I started drafting this post on a Wednesday, the day after I was released from an emergency room trip that yielded absolutely no answers. Today is Saturday, over a week later. The biggest thing that has happened in that time is that last Friday I finally was able to schedule an appointment to see a neurosurgeon specialist for my Chiari, three hours away.
If this was a TV show, we would only see the highlights, and this whole two-week period, from emergency room visit to specialist’s office, would be one episode. But this is real life, and there is life to be lived in the in-between, in the tension of not having answers or proper treatments or timelines. There are questions to be answered honestly when parents at your education job ask you how you’re doing and you have no new news to give them. There are frustrated prayers to pray when you cry out to God, begging for a little peace among the pain as you try to wait the best and most faithfully you can.
I am looking forward to Wednesday, and the appointment with my neurosurgeon, an appointment that has taken months to schedule, like it’s Christmas.
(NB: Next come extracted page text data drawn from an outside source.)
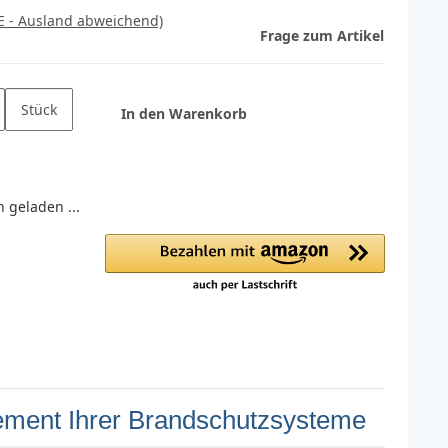
E - Ausland abweichend)
Frage zum Artikel
Stück
In den Warenkorb
geladen ...
gement Ihrer Brandschutzsysteme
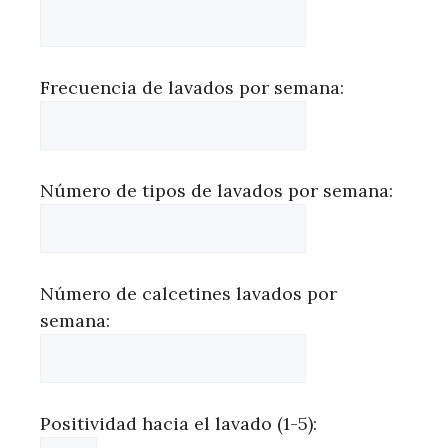
Frecuencia de lavados por semana:
Número de tipos de lavados por semana:
Número de calcetines lavados por
semana:
Positividad hacia el lavado (1-5):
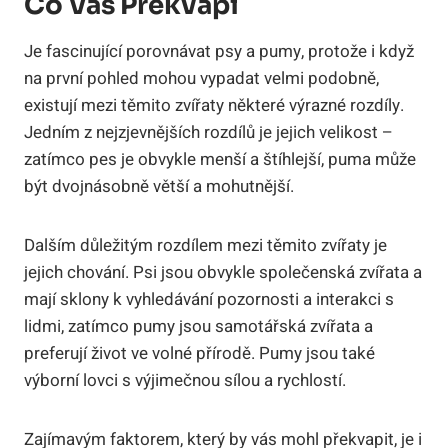
Co Vás Překvapí
Je fascinující porovnávat psy a pumy, protože i když
na první pohled mohou vypadat velmi podobně,
existují mezi těmito zvířaty některé výrazné rozdíly.
Jedním z nejzjevnějších rozdílů je jejich velikost –
zatímco pes je obvykle menší a štíhlejší, puma může
být dvojnásobně větší a mohutnější.
Dalším důležitým rozdílem mezi těmito zvířaty je
jejich chování. Psi jsou obvykle společenská zvířata a
mají sklony k vyhledávání pozornosti a interakci s
lidmi, zatímco pumy jsou samotářská zvířata a
preferují život ve volné přírodě. Pumy jsou také
výborní lovci s výjimečnou sílou a rychlostí.
Zajímavým faktorem, který by vás mohl překvapit, je i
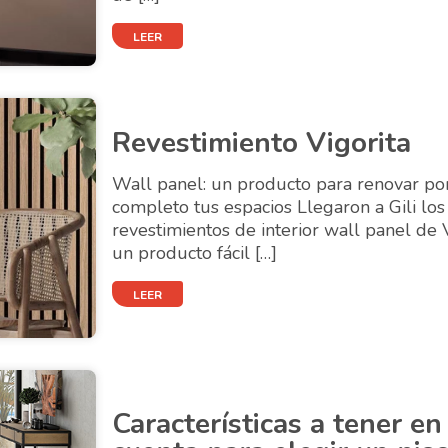
LEER
Revestimiento Vigorita
Wall panel: un producto para renovar po
completo tus espacios Llegaron a Gili los
revestimientos de interior wall panel de V
un producto fácil […]
LEER
Características a tener en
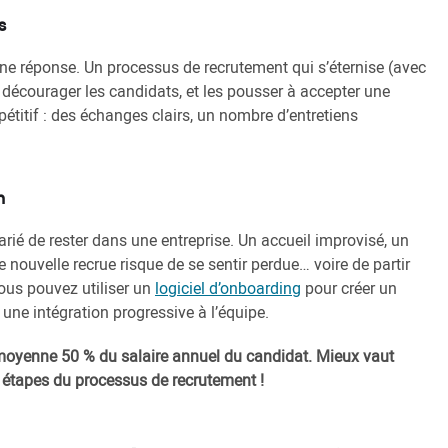
s
une réponse. Un processus de recrutement qui s’éternise (avec
t décourager les candidats, et les pousser à accepter une
étitif : des échanges clairs, un nombre d’entretiens
n
arié de rester dans une entreprise. Un accueil improvisé, un
ouvelle recrue risque de se sentir perdue… voire de partir
vous pouvez utiliser un
logiciel d’onboarding
pour créer un
 une intégration progressive à l’équipe.
n moyenne 50 % du salaire annuel du candidat. Mieux vaut
 étapes du processus de recrutement !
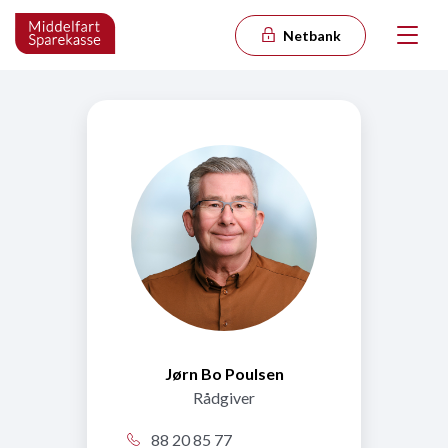
Netbank
Jørn Bo Poulsen
Rådgiver
88 20 85 77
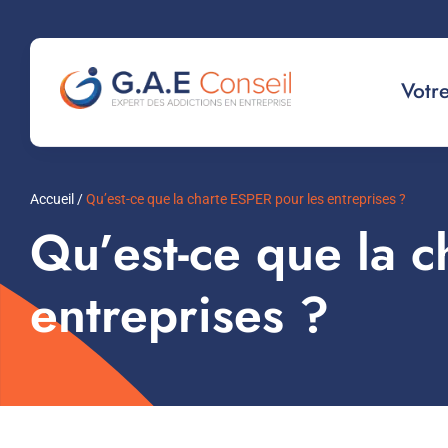
Passer
au
Votr
contenu
Accueil
/
Qu’est-ce que la charte ESPER pour les entreprises ?
Qu’est-ce que la 
entreprises ?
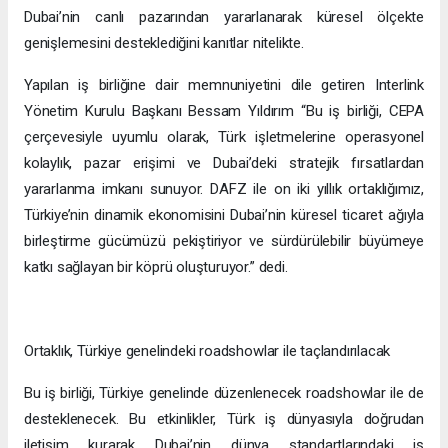
Dubai’nin canlı pazarından yararlanarak küresel ölçekte
genişlemesini desteklediğini kanıtlar nitelikte.
Yapılan iş birliğine dair memnuniyetini dile getiren Interlink
Yönetim Kurulu Başkanı Bessam Yıldırım “Bu iş birliği, CEPA
çerçevesiyle uyumlu olarak, Türk işletmelerine operasyonel
kolaylık, pazar erişimi ve Dubai’deki stratejik fırsatlardan
yararlanma imkanı sunuyor. DAFZ ile on iki yıllık ortaklığımız,
Türkiye’nin dinamik ekonomisini Dubai’nin küresel ticaret ağıyla
birleştirme gücümüzü pekiştiriyor ve sürdürülebilir büyümeye
katkı sağlayan bir köprü oluşturuyor.” dedi.
Ortaklık, Türkiye genelindeki roadshowlar ile taçlandırılacak
Bu iş birliği, Türkiye genelinde düzenlenecek roadshowlar ile de
desteklenecek. Bu etkinlikler, Türk iş dünyasıyla doğrudan
iletişim kurarak Dubai’nin dünya standartlarındaki iş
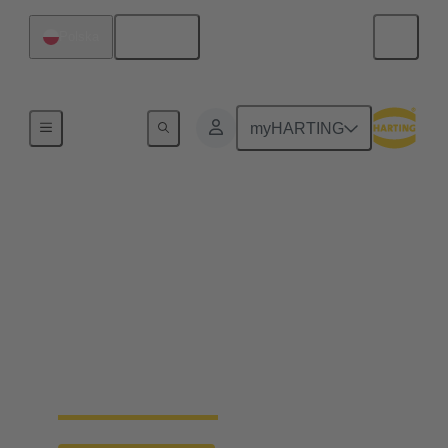
Polski
Polska
Strona główna
myHARTING
Seria seminariów
internetowych na temat
kolejnictwa 2024
W ramach tej serii HARTING przedstawi koncepcje
systemowe dla najważniejszych trendów w branży
kolejowej.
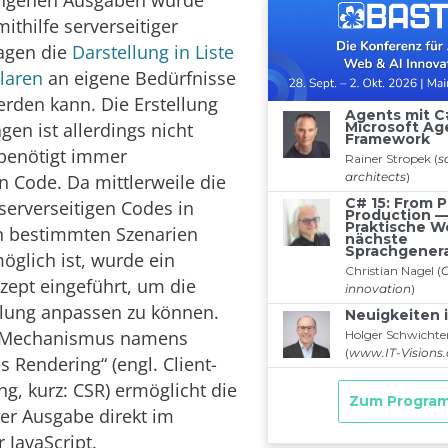
angenen Ausgaben wurde
mithilfe serverseitiger
agen die
Darstellung in Liste
laren
an eigene Bedürfnisse
rden kann. Die Erstellung
gen ist allerdings nicht
benötigt immer
n Code. Da mittlerweile die
serverseitigen Codes in
n bestimmten Szenarien
öglich ist, wurde ein
zept eingeführt, um die
llung anpassen zu können.
 Mechanismus namens
es Rendering“ (engl. Client-
ng, kurz: CSR) ermöglicht die
er Ausgabe direkt im
 JavaScript.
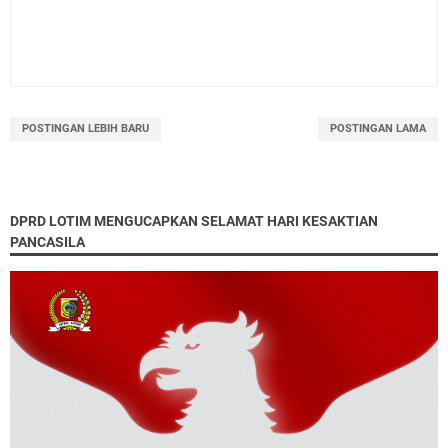
POSTINGAN LEBIH BARU
POSTINGAN LAMA
DPRD LOTIM MENGUCAPKAN SELAMAT HARI KESAKTIAN
PANCASILA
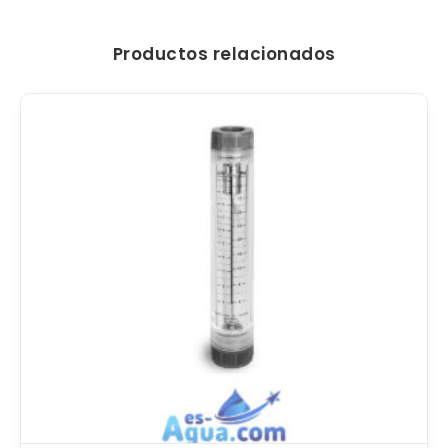
Productos relacionados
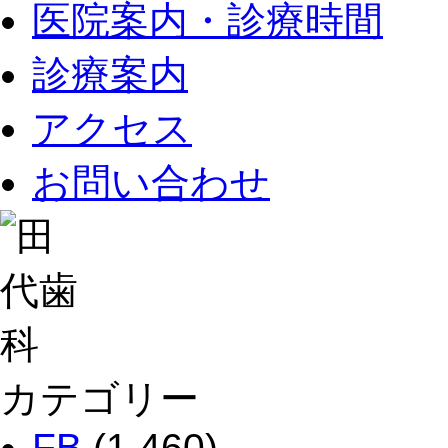
医院案内・診療時間
診療案内
アクセス
お問い合わせ
カテゴリー
FB
(1,460)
But I am nervous about it too. What if it goes badly? What if they can’t help me? Or won’t? What if it makes all of this feel like I’m back at square one with treating my Chiari?
In the meantime, the best I can do is push the “what ifs” aside, pray a lot, trust God has a plan for all of this, lean on my support system and try to remember there is life to be lived in the wait. Unlike on a TV show, in real life the little moments matter. Each job shift where I get another opportunity to impact a life of a child. Each night I get to snuggle up with my daughter. Each time I get to go out on a date with my husband. These times are precious, and they deserve to be treated as such, not consumed by the worries of living in the in between.
So I wait, and I muster as much peace as God can possibly give me for the wait. The wait may be hard, but there is life – beautiful, full, worthwhile life – still to be found in it if one looks hard enough.